◆ Problem requirements: Print the listing below only from the line that has "thumb cmc: (366, 362)" through the line that has "ring dip: (167, 120)", exactly, and drop any picture.

◆ Information shown:
------------------------------------------------------------
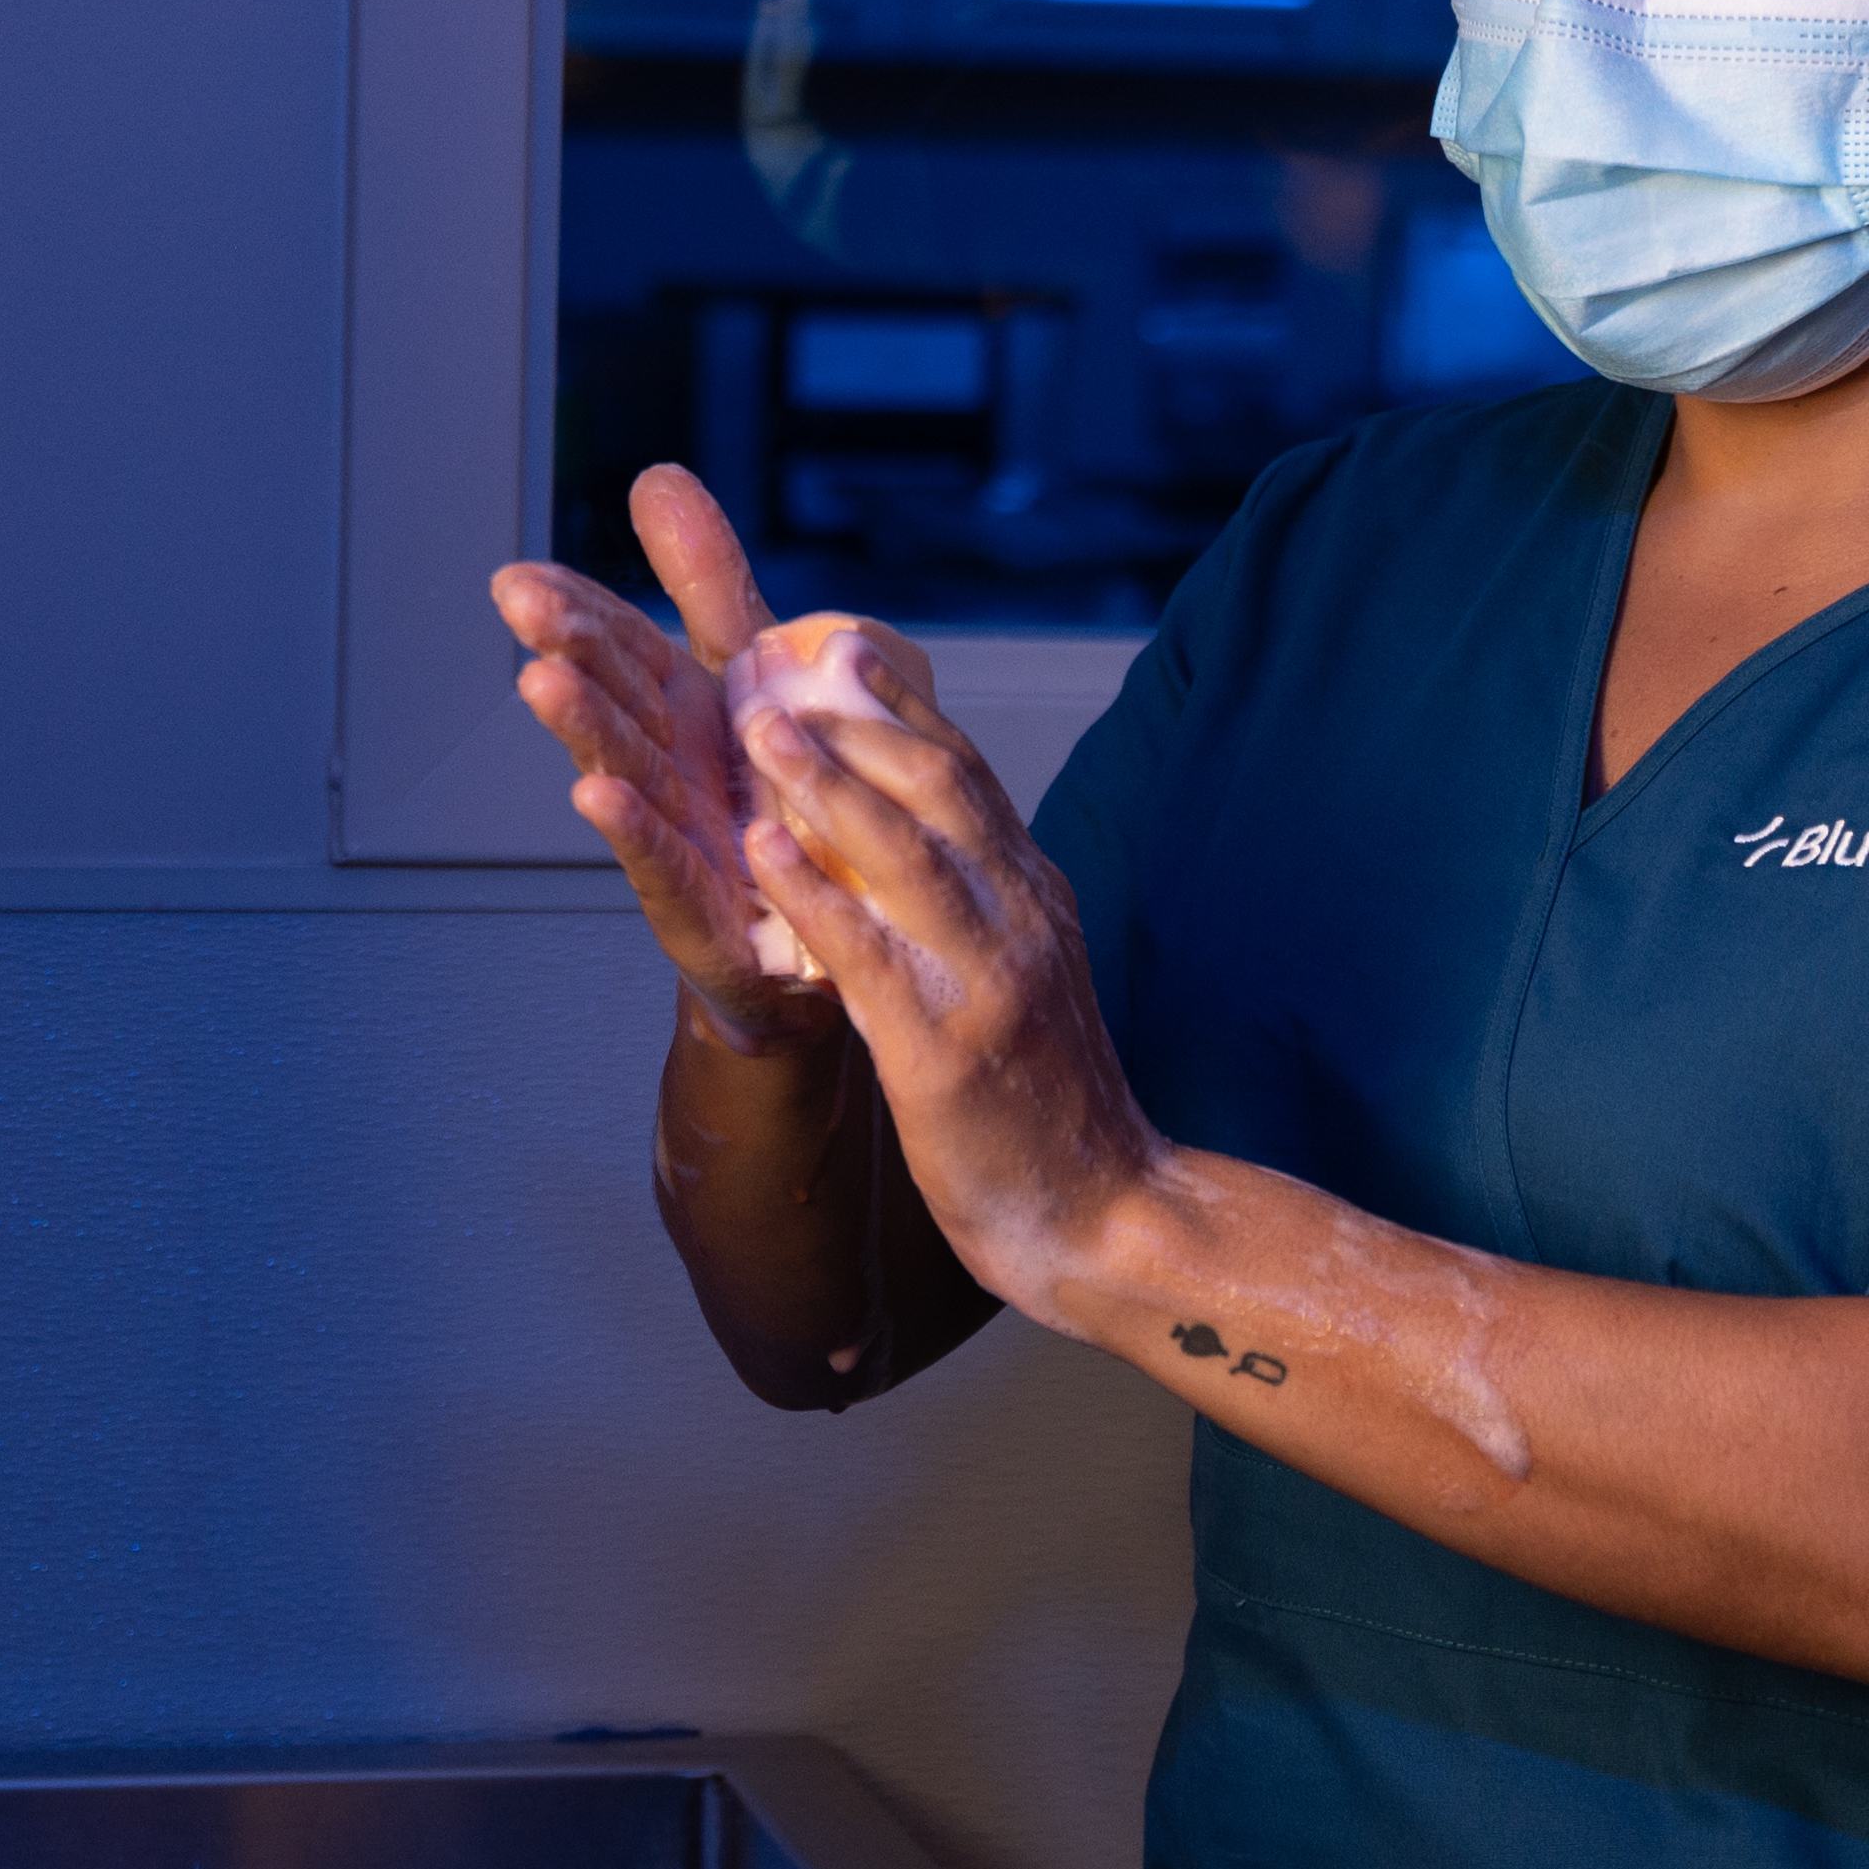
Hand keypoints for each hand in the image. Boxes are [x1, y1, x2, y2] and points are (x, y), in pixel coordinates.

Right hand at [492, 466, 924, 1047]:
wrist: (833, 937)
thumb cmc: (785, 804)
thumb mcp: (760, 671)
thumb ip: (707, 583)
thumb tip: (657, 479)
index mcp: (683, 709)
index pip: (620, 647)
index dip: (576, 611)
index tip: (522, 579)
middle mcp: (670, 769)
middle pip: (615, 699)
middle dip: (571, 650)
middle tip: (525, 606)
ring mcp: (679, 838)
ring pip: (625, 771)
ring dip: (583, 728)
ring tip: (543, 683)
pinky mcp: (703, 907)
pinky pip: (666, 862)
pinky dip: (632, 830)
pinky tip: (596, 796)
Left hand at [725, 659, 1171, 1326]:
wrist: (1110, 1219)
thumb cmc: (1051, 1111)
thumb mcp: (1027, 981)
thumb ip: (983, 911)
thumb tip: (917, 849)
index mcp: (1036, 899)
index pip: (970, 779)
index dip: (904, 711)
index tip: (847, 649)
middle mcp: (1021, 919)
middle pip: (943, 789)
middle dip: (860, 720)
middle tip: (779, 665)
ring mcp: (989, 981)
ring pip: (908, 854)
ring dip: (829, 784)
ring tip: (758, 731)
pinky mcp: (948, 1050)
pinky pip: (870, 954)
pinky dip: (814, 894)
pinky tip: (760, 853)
------------------------------------------------------------
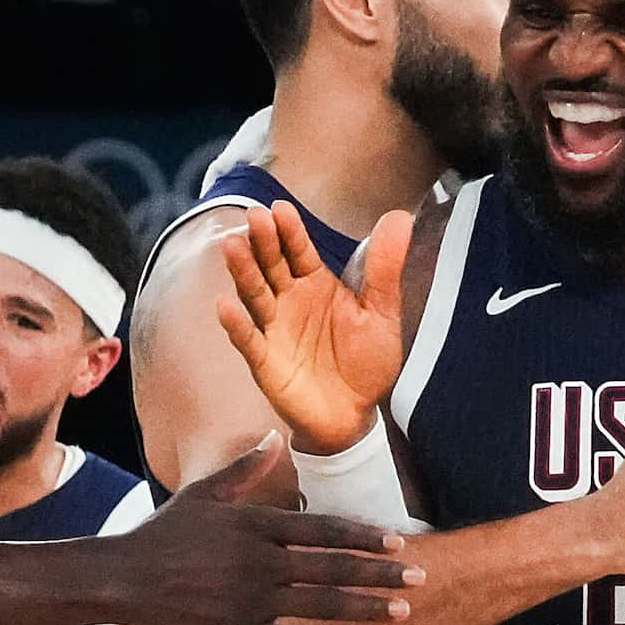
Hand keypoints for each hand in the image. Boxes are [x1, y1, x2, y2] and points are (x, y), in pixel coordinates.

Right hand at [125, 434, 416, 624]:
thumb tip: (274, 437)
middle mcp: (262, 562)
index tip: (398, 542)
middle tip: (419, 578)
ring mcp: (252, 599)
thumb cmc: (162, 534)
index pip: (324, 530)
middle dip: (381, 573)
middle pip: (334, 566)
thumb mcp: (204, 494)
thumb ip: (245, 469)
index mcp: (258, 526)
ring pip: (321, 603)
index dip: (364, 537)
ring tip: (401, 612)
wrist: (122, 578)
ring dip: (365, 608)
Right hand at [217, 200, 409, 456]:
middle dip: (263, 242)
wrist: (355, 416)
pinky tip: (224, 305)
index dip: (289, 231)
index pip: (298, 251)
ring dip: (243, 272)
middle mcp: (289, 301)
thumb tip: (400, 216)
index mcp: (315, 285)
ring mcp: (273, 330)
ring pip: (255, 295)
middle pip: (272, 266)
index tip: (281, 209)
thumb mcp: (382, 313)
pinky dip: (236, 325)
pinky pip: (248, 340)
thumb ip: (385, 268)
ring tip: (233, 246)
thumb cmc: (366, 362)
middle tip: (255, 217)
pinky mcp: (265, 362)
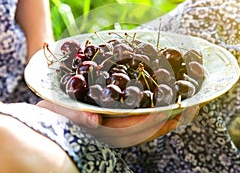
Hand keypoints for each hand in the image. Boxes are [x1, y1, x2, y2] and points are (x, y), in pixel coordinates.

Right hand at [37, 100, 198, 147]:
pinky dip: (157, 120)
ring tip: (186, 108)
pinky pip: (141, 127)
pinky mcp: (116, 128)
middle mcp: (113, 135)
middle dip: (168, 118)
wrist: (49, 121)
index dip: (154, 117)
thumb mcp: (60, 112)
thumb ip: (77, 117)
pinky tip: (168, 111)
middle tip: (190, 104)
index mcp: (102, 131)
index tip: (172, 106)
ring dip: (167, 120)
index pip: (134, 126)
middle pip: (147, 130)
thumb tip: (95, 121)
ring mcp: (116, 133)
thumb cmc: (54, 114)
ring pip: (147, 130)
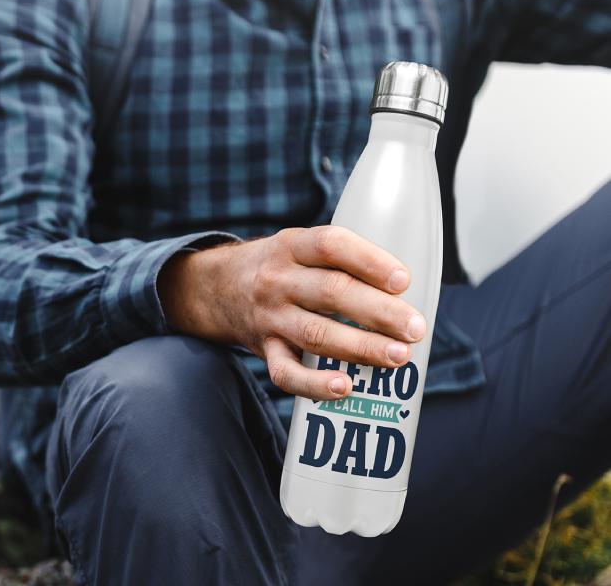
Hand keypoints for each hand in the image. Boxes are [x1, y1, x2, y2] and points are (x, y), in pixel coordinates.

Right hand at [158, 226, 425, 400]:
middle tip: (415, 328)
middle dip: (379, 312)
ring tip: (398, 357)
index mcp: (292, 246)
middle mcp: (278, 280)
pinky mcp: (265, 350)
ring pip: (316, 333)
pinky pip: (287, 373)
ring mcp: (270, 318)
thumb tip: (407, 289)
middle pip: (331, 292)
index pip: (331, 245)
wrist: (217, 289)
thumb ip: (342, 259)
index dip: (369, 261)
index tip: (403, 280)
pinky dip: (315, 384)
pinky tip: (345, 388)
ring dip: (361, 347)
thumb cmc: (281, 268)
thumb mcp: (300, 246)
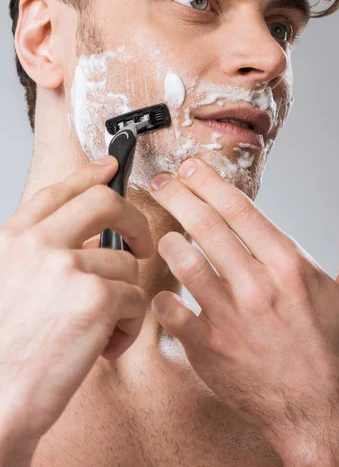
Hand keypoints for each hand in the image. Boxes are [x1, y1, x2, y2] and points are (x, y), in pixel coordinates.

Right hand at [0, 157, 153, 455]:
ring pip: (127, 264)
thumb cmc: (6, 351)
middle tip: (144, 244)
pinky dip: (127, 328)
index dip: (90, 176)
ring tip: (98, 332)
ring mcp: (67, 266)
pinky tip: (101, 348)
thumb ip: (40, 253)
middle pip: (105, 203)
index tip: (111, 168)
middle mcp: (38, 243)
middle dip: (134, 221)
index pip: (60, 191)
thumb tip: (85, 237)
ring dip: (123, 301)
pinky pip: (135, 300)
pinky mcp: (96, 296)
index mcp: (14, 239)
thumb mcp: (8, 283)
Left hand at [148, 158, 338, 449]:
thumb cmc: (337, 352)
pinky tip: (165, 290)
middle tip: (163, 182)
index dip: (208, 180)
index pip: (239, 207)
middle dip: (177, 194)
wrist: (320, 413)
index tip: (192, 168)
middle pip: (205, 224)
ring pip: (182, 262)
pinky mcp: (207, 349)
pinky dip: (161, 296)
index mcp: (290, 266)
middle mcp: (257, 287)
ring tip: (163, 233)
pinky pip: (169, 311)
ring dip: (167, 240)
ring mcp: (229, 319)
------------------------------------------------------------
◆ Exercise response:
thumb cmc: (366, 362)
middle tip: (255, 217)
pinky mcp: (265, 362)
Hand keypoints for each hand in the image. Boxes are [x1, y1, x2, y2] and points are (x, y), in pixel coordinates.

Right hand at [37, 100, 198, 147]:
pinky dip: (157, 120)
ring tip: (186, 108)
pinky pip: (141, 127)
pinky mcp: (116, 128)
middle mcp: (113, 135)
middle dip: (168, 118)
wrist: (49, 121)
index dip: (154, 117)
thumb mcp: (60, 112)
thumb ip: (77, 117)
pinky tip: (168, 111)
middle tip: (190, 104)
index mcp: (102, 131)
index tip: (172, 106)
ring dip: (167, 120)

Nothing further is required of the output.